Put the text lines from the items below into one numbered list, leaving out blank lines and the pictures.
════════
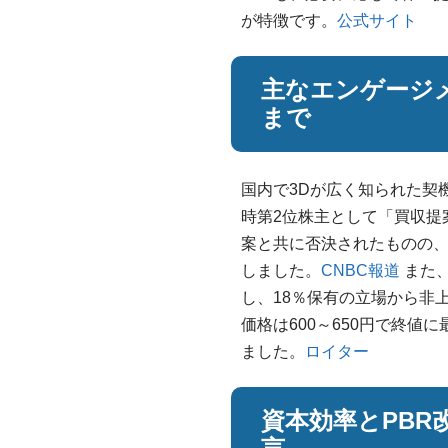
が特徴です。
公式サイト
主なエンゲージ
まで
国内で3Dが広く知られた契機
時第2位株主として「買収提
案と共に否決されたものの
しました。
CNBC報道
また、
し、18％保有の立場から非
価格は600～650円で終値
ました。
ロイター
資本効率とPBR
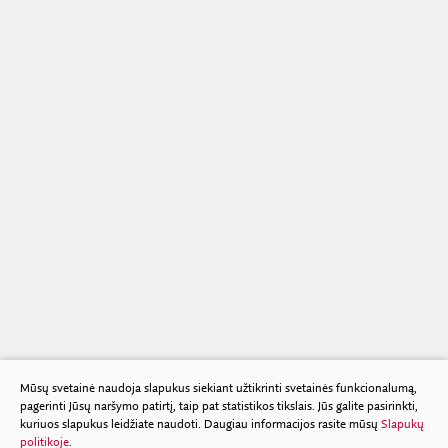
TARPTAUTINIAI RYŠIAI
VIEŠIEJI PIRKIMAI
Skyriai ir padaliniai
LMA NORMINIAI VIETINIAI TEISĖS AKTAI
SKYRIAUS „MOKSLININKŲ RŪMAI“ VEIKLA
FINANSINIŲ ATASKAITŲ RINKINIAI
Pareigybių aprašymas ir atliekamos funkcijos
BENDRADARBIAVIMO SUTARTYS
BENDRADARBIAVIMAS SU REGIONAIS
FINANSŲ KONTROLĖS TAISYKLĖS
MOKSLININKO ETIKOS KODEKSAS
Šviesaus atminimo LMA nariai
LMA IR AKADEMIKAI ŽINIASKLAIDOJE
ŪKIO SUBJEKTŲ PRIEŽIŪRA
KORUPCIJOS PREVENCIJA
PASLAUGOS
TARNYBINIAI LENGVIEJI AUTOMOBILIAI
PRANEŠĖJŲ APSAUGA
ES SF PARAMA LMA
LĖŠOS VEIKLAI VIEŠINTI
NUORODOS
ATVIRI DUOMENYS
Mūsų svetainė naudoja slapukus siekiant užtikrinti svetainės funkcionalumą,
pagerinti Jūsų naršymo patirtį, taip pat statistikos tikslais. Jūs galite pasirinkti,
kuriuos slapukus leidžiate naudoti. Daugiau informacijos rasite mūsų
Slapukų
politikoje
.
════════
● **Answer space**
1. が特徴です。
2. 公式サイト
3. 主なエンゲージ
4. まで
5. 国内で3Dが広く知られた契機
6. 時第2位株主として「買収提
7. 案と共に否決されたものの
8. しました。
9. CNBC報道
10. また、
11. し、18％保有の立場から非
12. 価格は600～650円で終値
13. ました。
14. ロイター
15. 資本効率とPBR
16. TARPTAUTINIAI RYŠIAI
17. VIEŠIEJI PIRKIMAI
18. Skyriai ir padaliniai
19. LMA NORMINIAI VIETINIAI TEISĖS AKTAI
20. SKYRIAUS „MOKSLININKŲ RŪMAI“ VEIKLA
21. FINANSINIŲ ATASKAITŲ RINKINIAI
22. Pareigybių aprašymas ir atliekamos funkcijos
23. BENDRADARBIAVIMO SUTARTYS
24. BENDRADARBIAVIMAS SU REGIONAIS
25. FINANSŲ KONTROLĖS TAISYKLĖS
26. MOKSLININKO ETIKOS KODEKSAS
27. Šviesaus atminimo LMA nariai
28. LMA IR AKADEMIKAI ŽINIASKLAIDOJE
29. ŪKIO SUBJEKTŲ PRIEŽIŪRA
30. KORUPCIJOS PREVENCIJA
31. PASLAUGOS
32. TARNYBINIAI LENGVIEJI AUTOMOBILIAI
33. PRANEŠĖJŲ APSAUGA
34. ES SF PARAMA LMA
35. LĖŠOS VEIKLAI VIEŠINTI
36. NUORODOS
37. ATVIRI DUOMENYS
38. Mūsų svetainė naudoja slapukus siekiant užtikrinti svetainės funkcionalumą,
39. pagerinti Jūsų naršymo patirtį, taip pat statistikos tikslais. Jūs galite pasirinkti,
40. kuriuos slapukus leidžiate naudoti. Daugiau informacijos rasite mūsų
41. Slapukų
42. politikoje
43. .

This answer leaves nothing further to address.